PROVIDED RECORDS>

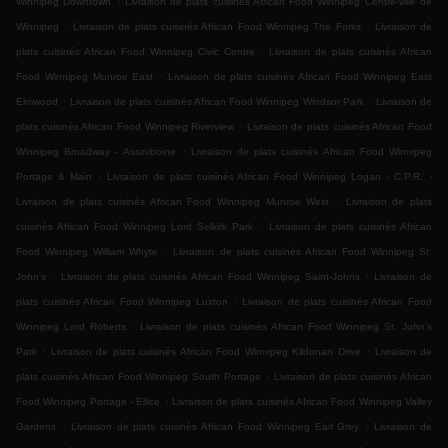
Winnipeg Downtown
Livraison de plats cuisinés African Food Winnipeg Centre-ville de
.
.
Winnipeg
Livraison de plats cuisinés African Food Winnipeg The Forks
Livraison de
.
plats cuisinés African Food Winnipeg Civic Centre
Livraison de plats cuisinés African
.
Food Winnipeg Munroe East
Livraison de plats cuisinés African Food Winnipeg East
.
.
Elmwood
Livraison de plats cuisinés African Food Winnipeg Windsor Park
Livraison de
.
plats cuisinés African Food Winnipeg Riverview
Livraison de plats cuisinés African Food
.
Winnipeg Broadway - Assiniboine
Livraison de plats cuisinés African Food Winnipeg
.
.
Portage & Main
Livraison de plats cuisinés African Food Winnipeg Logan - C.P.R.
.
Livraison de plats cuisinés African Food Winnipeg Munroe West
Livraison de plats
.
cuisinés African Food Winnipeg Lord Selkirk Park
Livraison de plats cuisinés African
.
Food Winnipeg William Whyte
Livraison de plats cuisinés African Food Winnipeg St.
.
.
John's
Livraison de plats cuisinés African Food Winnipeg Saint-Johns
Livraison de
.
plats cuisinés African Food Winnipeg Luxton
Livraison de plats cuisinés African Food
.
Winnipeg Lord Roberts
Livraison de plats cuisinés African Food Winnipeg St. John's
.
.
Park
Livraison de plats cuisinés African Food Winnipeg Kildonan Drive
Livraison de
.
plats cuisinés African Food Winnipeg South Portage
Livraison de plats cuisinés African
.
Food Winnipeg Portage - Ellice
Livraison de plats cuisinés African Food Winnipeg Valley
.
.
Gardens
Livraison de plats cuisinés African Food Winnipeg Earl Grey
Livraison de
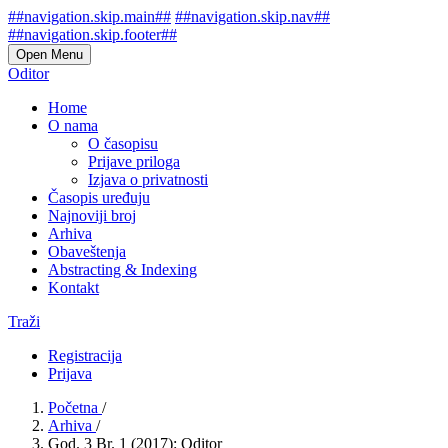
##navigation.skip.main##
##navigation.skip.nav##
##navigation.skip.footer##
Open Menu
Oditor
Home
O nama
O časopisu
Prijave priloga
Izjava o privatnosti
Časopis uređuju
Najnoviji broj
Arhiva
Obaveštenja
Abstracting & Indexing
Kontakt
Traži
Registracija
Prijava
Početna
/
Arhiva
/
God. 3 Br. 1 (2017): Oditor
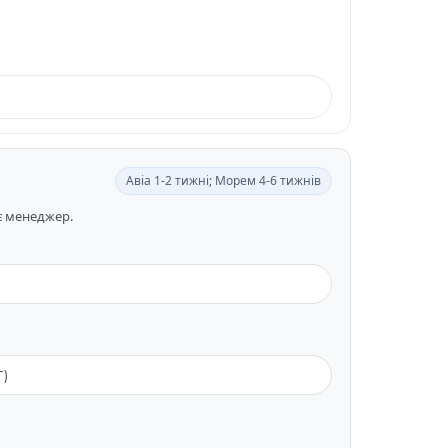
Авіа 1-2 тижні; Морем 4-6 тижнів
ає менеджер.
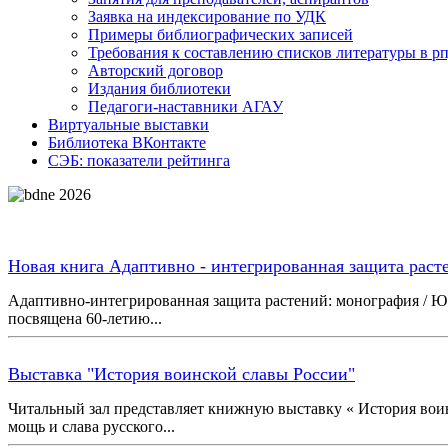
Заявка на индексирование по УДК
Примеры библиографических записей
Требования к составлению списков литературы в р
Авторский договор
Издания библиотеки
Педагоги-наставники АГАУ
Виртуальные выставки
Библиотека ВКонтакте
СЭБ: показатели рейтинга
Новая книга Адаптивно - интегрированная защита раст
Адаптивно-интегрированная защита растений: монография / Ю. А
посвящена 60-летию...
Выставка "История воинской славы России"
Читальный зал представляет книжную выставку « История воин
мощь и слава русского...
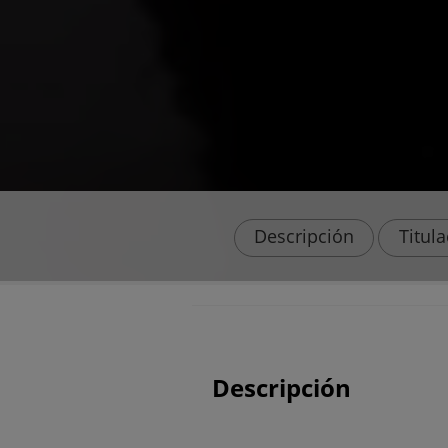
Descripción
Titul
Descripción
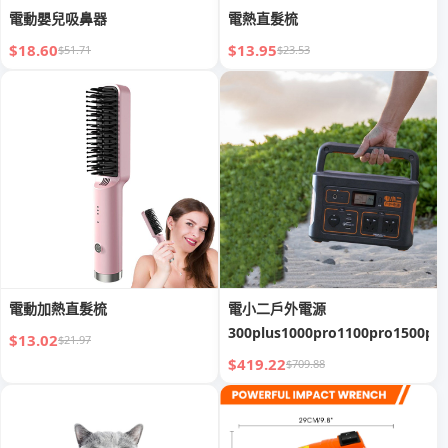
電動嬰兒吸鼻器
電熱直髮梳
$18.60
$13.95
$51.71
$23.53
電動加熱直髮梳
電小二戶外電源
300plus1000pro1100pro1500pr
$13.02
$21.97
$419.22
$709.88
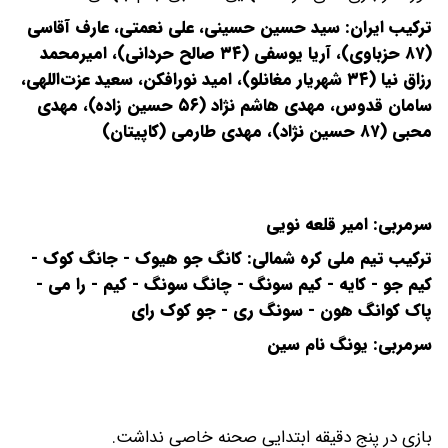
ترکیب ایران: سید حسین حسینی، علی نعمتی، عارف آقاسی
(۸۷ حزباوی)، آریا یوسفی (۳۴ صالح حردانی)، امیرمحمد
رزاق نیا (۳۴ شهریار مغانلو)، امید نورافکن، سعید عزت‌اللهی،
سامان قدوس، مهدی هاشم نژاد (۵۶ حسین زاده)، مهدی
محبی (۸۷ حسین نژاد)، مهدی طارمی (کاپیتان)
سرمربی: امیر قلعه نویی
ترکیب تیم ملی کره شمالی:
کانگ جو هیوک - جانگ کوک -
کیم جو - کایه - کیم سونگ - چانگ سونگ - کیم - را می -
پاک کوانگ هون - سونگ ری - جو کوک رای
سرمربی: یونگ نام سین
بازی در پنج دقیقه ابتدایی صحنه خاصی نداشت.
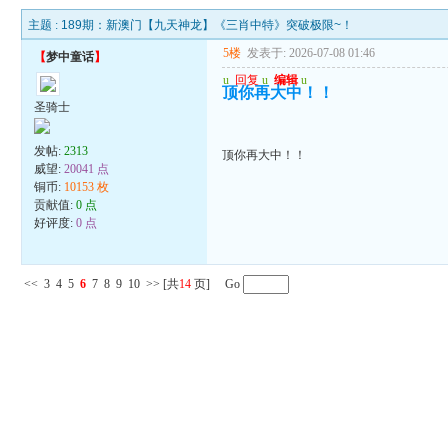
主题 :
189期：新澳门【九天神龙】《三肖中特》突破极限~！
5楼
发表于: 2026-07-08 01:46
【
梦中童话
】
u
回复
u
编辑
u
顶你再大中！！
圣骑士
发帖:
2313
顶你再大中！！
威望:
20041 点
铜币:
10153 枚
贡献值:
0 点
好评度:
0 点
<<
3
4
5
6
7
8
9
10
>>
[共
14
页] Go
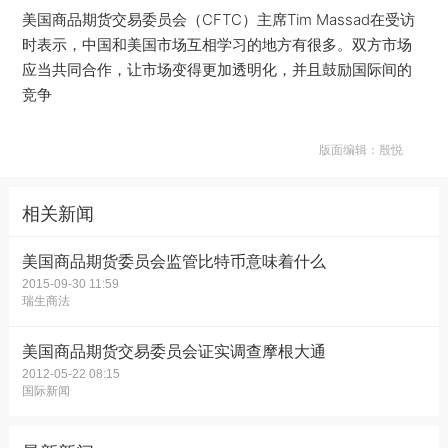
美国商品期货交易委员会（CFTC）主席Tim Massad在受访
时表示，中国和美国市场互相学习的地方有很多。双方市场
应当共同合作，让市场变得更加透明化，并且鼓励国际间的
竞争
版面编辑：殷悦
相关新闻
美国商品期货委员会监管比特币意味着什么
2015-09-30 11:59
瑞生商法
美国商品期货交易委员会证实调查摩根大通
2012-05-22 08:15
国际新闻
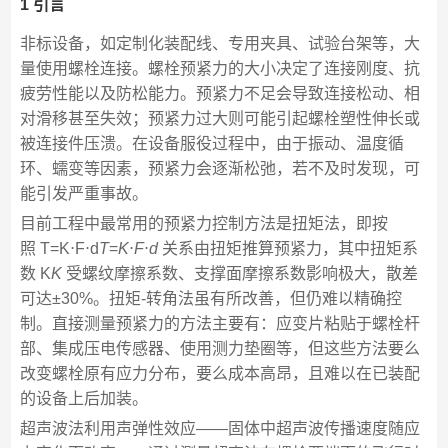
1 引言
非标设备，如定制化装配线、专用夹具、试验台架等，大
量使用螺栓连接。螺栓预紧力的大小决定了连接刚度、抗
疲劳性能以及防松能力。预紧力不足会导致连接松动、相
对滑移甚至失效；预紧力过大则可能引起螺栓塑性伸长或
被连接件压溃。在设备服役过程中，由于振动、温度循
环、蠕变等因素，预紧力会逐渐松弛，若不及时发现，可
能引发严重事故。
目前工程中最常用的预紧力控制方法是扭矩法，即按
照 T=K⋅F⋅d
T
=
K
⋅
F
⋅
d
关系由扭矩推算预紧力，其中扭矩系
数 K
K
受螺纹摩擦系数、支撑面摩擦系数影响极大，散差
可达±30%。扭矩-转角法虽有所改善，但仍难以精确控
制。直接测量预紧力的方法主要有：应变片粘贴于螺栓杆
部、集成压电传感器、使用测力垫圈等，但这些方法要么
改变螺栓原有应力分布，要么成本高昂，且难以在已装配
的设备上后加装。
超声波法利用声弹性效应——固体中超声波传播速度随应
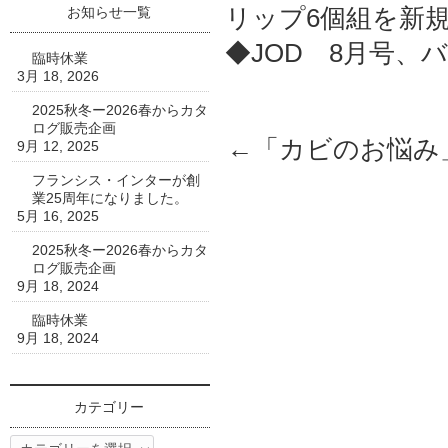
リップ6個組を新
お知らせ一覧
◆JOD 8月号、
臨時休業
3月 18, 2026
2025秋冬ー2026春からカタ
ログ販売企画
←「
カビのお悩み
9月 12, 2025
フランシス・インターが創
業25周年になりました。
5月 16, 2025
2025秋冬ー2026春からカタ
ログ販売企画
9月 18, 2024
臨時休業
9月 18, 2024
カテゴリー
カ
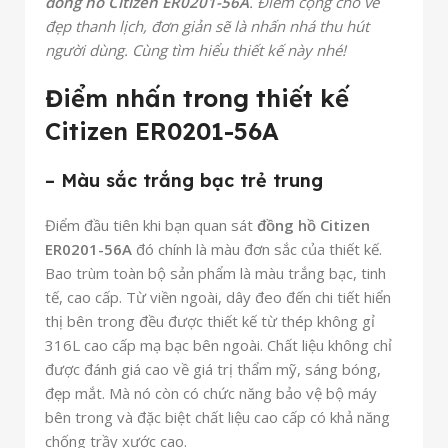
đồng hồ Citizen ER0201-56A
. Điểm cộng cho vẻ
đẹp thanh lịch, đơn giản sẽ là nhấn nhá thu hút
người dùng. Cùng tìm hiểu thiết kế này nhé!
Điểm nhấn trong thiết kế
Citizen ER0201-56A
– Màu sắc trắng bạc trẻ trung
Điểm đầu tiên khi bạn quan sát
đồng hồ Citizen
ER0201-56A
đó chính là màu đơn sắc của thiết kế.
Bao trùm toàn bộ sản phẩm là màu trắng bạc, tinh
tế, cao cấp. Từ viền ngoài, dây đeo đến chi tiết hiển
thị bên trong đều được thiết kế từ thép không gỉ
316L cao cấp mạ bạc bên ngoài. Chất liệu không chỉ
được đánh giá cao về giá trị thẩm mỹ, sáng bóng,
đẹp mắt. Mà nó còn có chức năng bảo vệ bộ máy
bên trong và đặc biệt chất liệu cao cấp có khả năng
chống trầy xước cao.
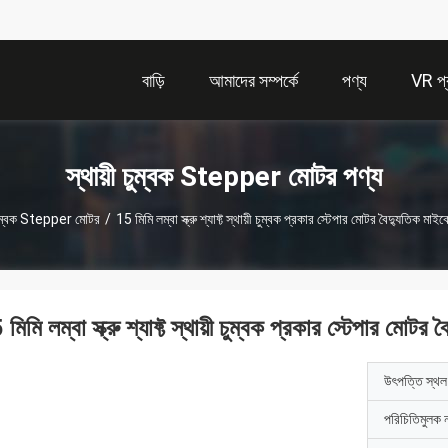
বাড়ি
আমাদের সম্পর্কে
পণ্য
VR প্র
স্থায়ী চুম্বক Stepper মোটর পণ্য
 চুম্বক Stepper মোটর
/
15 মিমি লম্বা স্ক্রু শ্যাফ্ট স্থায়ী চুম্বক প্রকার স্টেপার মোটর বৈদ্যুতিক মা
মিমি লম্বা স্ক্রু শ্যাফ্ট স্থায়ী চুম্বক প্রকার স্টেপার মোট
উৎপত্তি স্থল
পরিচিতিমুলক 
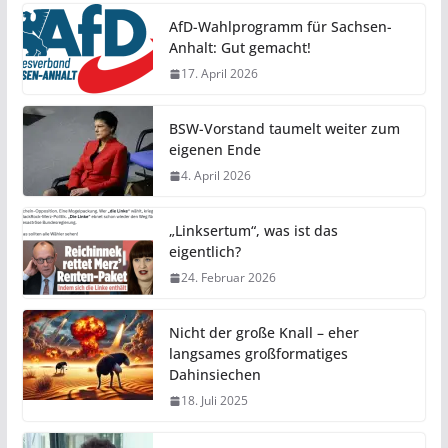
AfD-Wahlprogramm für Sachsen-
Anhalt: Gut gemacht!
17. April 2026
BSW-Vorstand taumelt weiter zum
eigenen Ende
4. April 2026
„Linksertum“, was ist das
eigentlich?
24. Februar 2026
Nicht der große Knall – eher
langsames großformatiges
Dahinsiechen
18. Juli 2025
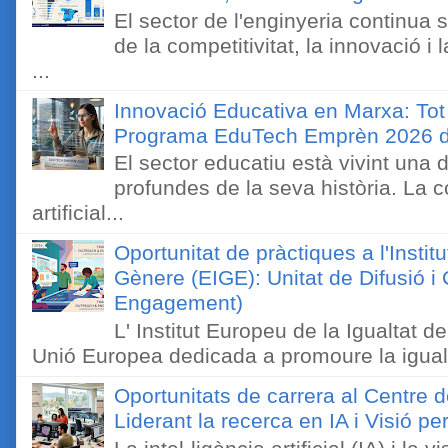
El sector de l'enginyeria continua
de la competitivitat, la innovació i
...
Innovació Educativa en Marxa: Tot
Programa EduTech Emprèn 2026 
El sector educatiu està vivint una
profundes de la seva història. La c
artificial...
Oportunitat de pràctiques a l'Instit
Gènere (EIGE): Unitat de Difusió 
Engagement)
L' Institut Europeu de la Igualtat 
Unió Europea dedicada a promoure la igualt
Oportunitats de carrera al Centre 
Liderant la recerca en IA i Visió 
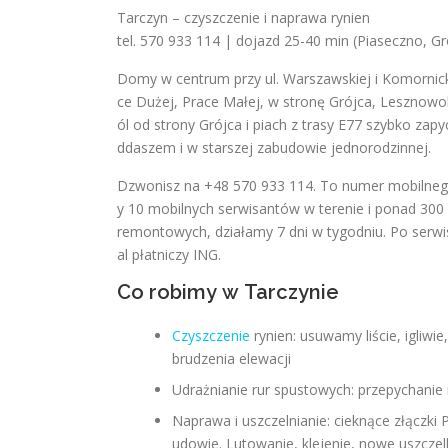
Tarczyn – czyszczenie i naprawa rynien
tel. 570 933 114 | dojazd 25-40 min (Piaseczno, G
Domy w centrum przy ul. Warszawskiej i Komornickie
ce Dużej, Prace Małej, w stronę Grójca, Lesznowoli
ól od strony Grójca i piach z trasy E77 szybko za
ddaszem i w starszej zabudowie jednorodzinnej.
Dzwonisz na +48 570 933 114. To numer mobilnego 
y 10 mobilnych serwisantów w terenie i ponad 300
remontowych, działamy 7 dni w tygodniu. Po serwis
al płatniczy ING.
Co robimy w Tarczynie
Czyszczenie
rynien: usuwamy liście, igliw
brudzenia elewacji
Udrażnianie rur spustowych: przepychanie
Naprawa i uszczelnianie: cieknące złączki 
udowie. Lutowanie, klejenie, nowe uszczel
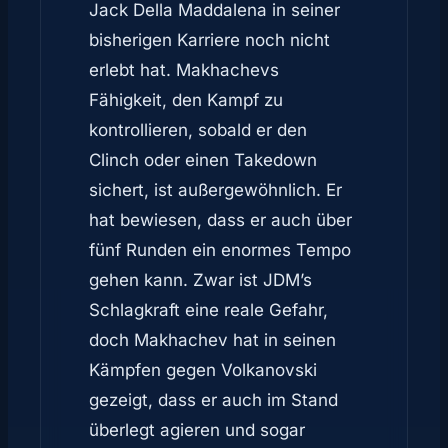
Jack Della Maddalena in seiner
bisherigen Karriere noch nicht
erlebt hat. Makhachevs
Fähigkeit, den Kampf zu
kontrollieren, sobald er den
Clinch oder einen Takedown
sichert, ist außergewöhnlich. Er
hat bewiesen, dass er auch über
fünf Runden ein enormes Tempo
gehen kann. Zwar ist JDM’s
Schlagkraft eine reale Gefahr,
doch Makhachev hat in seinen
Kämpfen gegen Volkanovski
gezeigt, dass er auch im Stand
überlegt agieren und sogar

WHAT TO WORK ON> Print exactly, with no pictures, the lines above from the one that holds "美国商品期货交易委员会证实调查摩根大通" through the one that holds "cộng cho vẻ", both of them included.

ANSWER BOX>
美国商品期货交易委员会证实调查摩根大通
2012-05-22 08:15
国际新闻
1 引言
非标设备，如定制化装配线、专用夹具、试验台架等，大
量使用螺栓连接。螺栓预紧力的大小决定了连接刚度、抗
疲劳性能以及防松能力。预紧力不足会导致连接松动、相
对滑移甚至失效；预紧力过大则可能引起螺栓塑性伸长或
被连接件压溃。在设备服役过程中，由于振动、温度循
环、蠕变等因素，预紧力会逐渐松弛，若不及时发现，可
能引发严重事故。
目前工程中最常用的预紧力控制方法是扭矩法，即按
照 T=K⋅F⋅d
T
=
K
⋅
F
⋅
d
关系由扭矩推算预紧力，其中扭矩系
数 K
K
受螺纹摩擦系数、支撑面摩擦系数影响极大，散差
可达±30%。扭矩-转角法虽有所改善，但仍难以精确控
制。直接测量预紧力的方法主要有：应变片粘贴于螺栓杆
部、集成压电传感器、使用测力垫圈等，但这些方法要么
改变螺栓原有应力分布，要么成本高昂，且难以在已装配
的设备上后加装。
超声波法利用声弹性效应——固体中超声波传播速度随应
リップ6個組を新
お知らせ一覧
◆JOD 8月号、
臨時休業
3月 18, 2026
2025秋冬ー2026春からカタ
ログ販売企画
←「
カビのお悩み
9月 12, 2025
フランシス・インターが創
業25周年になりました。
5月 16, 2025
2025秋冬ー2026春からカタ
ログ販売企画
9月 18, 2024
臨時休業
9月 18, 2024
カテゴリー
カ
đồng hồ Citizen ER0201-56A
. Điểm cộng cho vẻ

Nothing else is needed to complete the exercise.